Influence of low-frequency parameter changes on nonlinear vibro-acoustic wave modulations used for crack detection

Abstract

The use of vibro-acoustic modulation is an effective nonlinear and nondestructive approach to the detection and monitoring of cracks in fatigued, defective, and fractured materials. However, the vibro-acoustic modulation results strongly depend on choice of the testing parameters. To implement this technique for additional applications, the effect of variation in the test parameters must be well understood. This study investigates the influence of variation in the amplitude and frequency of pumping (low-frequency vibration) signals on the modulation.

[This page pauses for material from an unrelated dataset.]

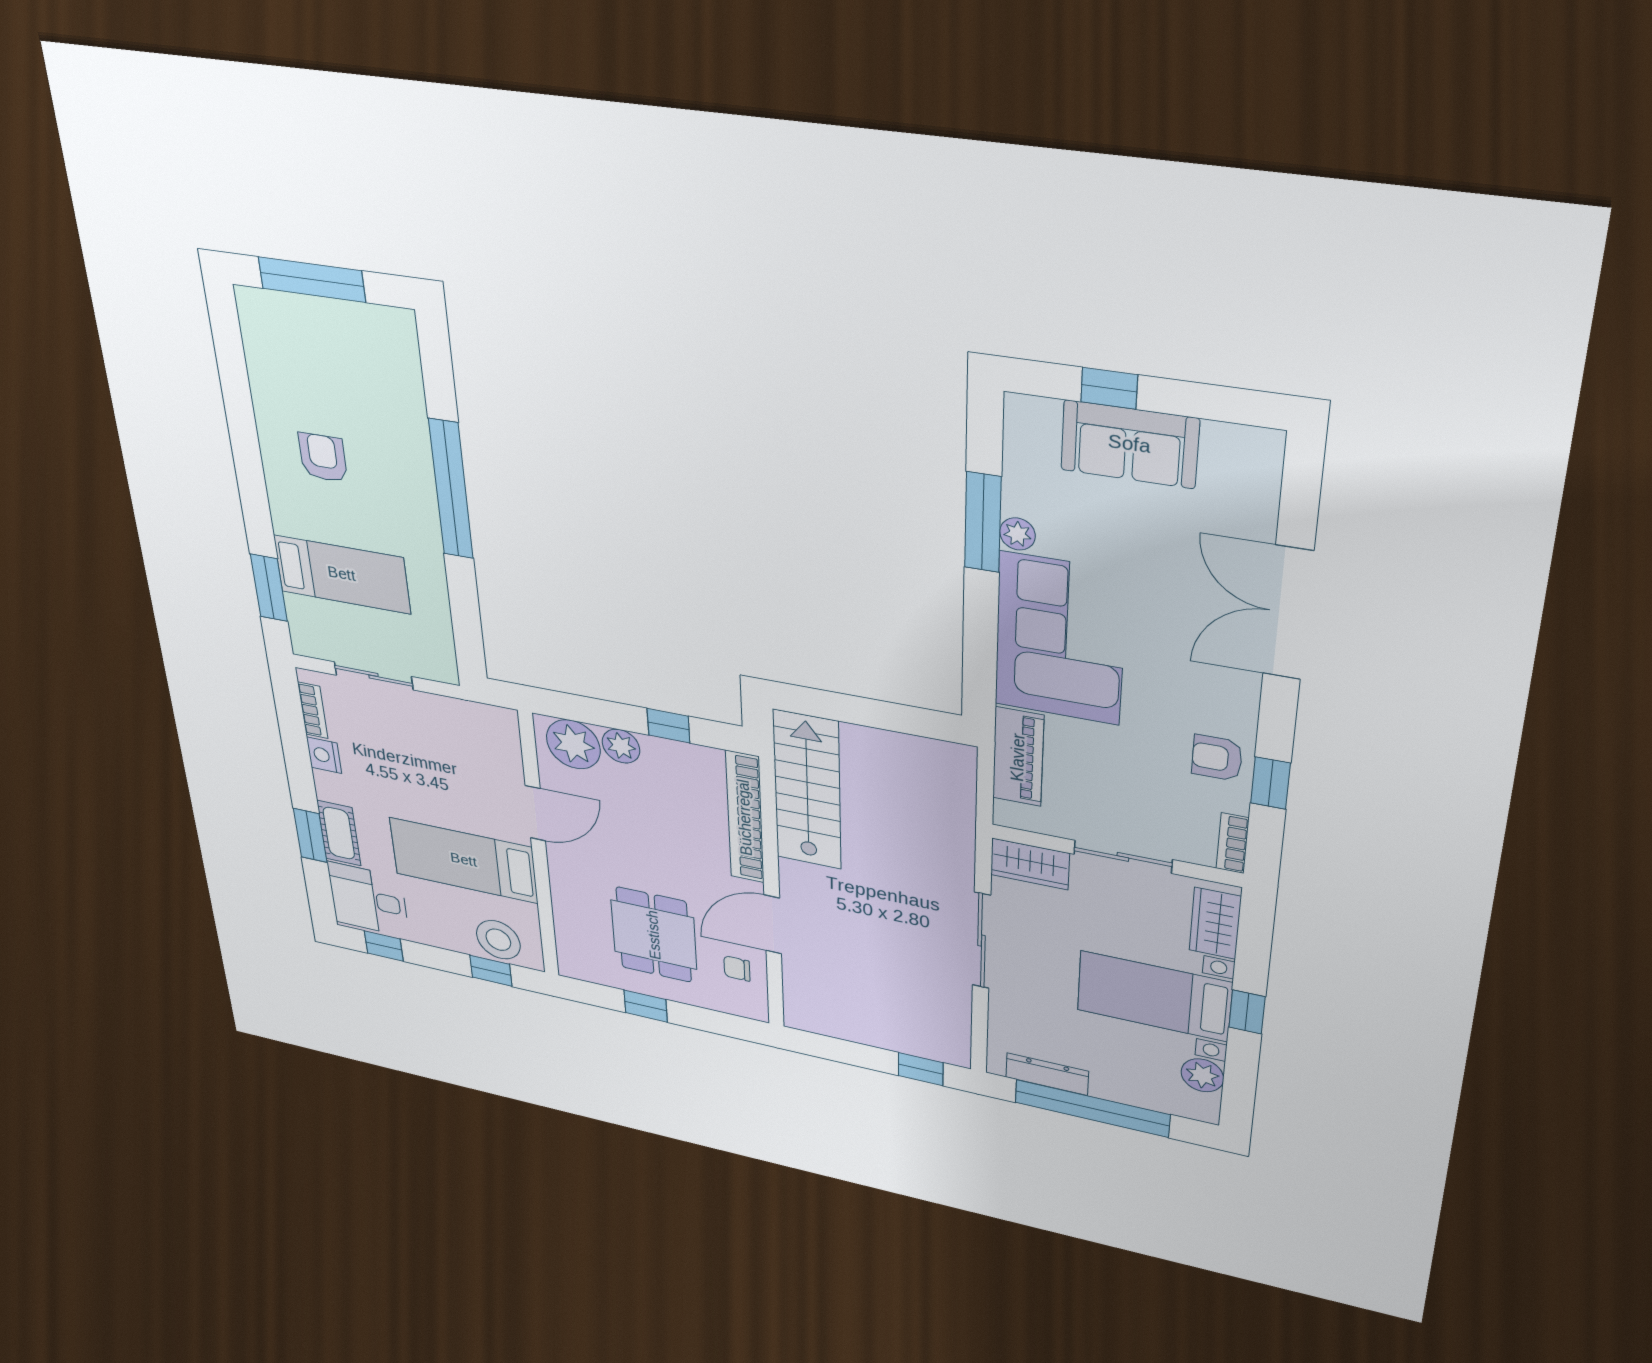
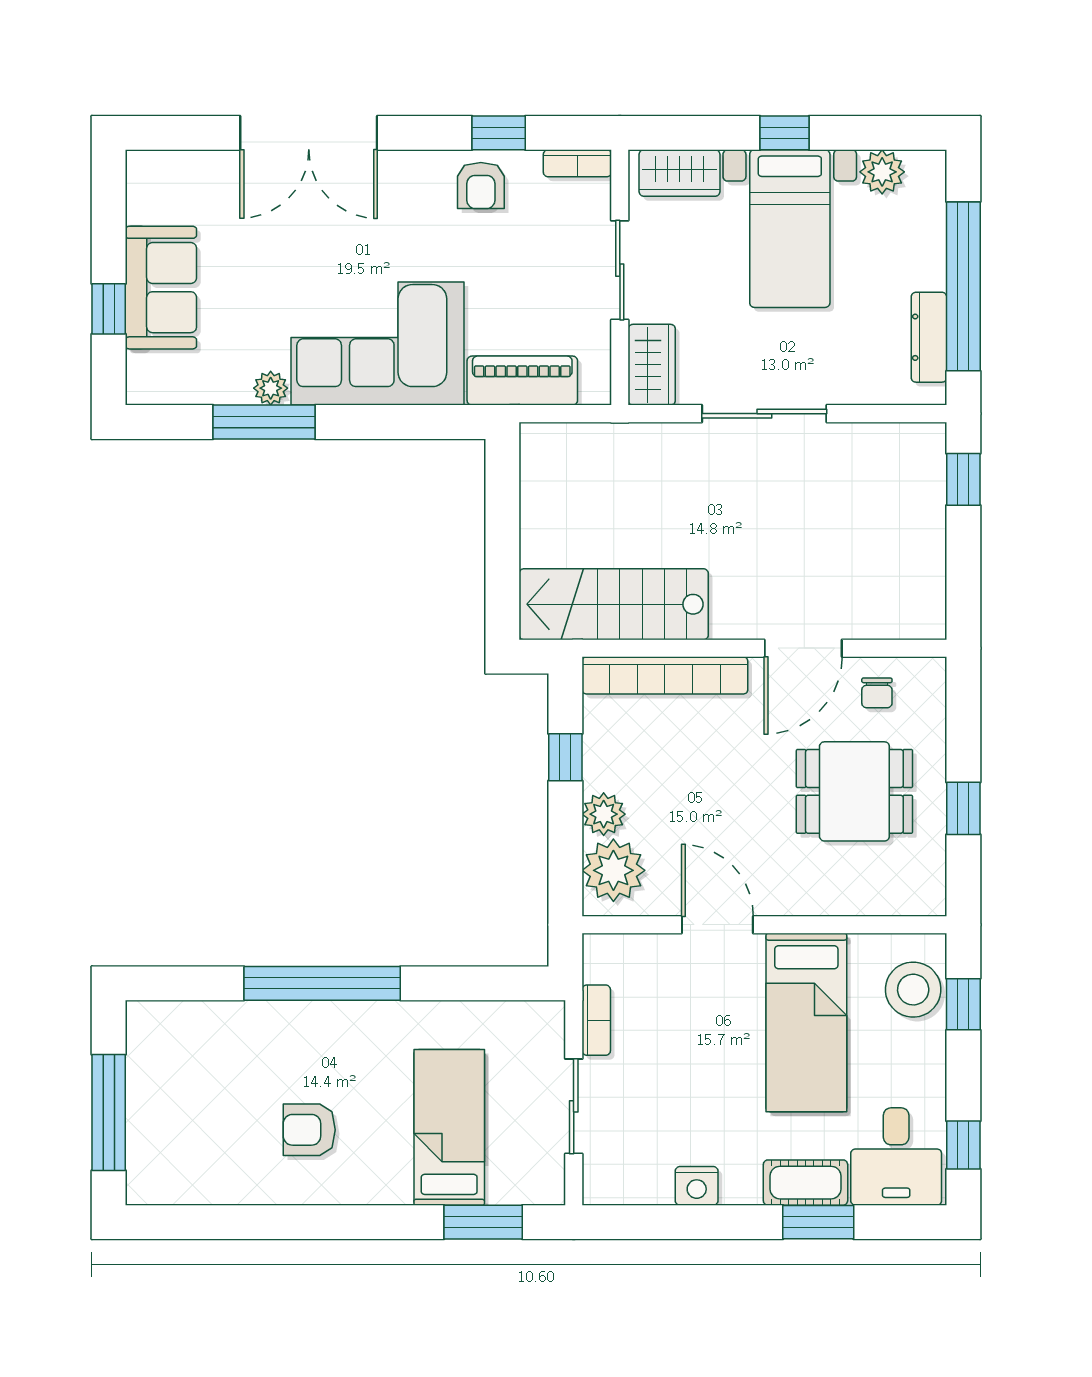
bookcase: (313, 710) -> (596, 1020), moved, turned 90
door: (773, 925) -> (803, 648), hinge flipped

We apply two kinds of probing excitations, sine-wave and swept-signal excitations, and we measure the modulation intensity variation with changes in the relevant parameters to observe their influence on the modulations. Dynamic strain measurement of the crack area is utilized to analyze the relation between the degree of crack opening/closing and the modulation on the crack interface. The results indicate that the probing amplitude has little effect on the modulation, and furthermore, the sweep-signal excitation technique can be used to select the proper probing frequency. The results also indicate that there is a critical pumping strain value ( εc) for the crack samples. When the pumping strain reaches this critical value, the modulation reaches a maximum. However, the opening/closing area cannot increase any more even if the pumping amplitude further increases, and thus, the modulation does not change. The extent of the crack opening/closing also varies with the pumping frequency. Our results suggest that increased sensitivity to crack detection can be achieved with the use of the resonance frequency as the pumping frequency in vibro-acoustic modulation tests.